▶ _YOUR INSTRUCTIONS_
Locate every line in the records below that holds the word "вызвать" and return each one.
(DATA PROVIDED Opens)
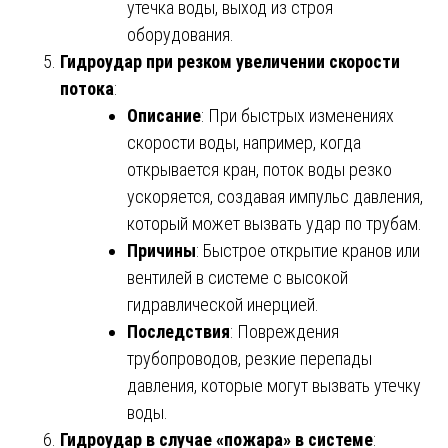
утечка воды, выход из строя
оборудования.
Гидроудар при резком увеличении скорости
потока
:
Описание
: При быстрых изменениях
скорости воды, например, когда
открывается кран, поток воды резко
ускоряется, создавая импульс давления,
который может вызвать удар по трубам.
Причины
: Быстрое открытие кранов или
вентилей в системе с высокой
гидравлической инерцией.
Последствия
: Повреждения
трубопроводов, резкие перепады
давления, которые могут вызвать утечку
воды.
Гидроудар в случае «пожара» в системе
:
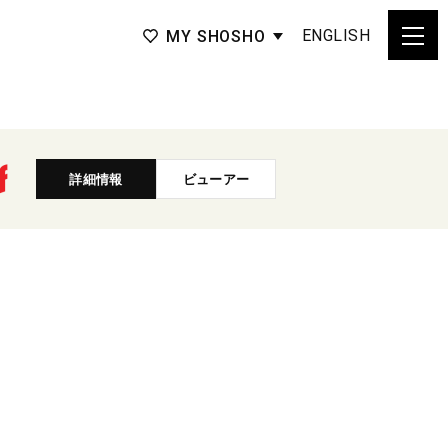
ENGLISH
MY SHOSHO
詳細情報
ビューアー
(DATA PROVIDED Closes)
▶ _EXERCISE OUTPUT_
который может вызвать удар по трубам.
давления, которые могут вызвать утечку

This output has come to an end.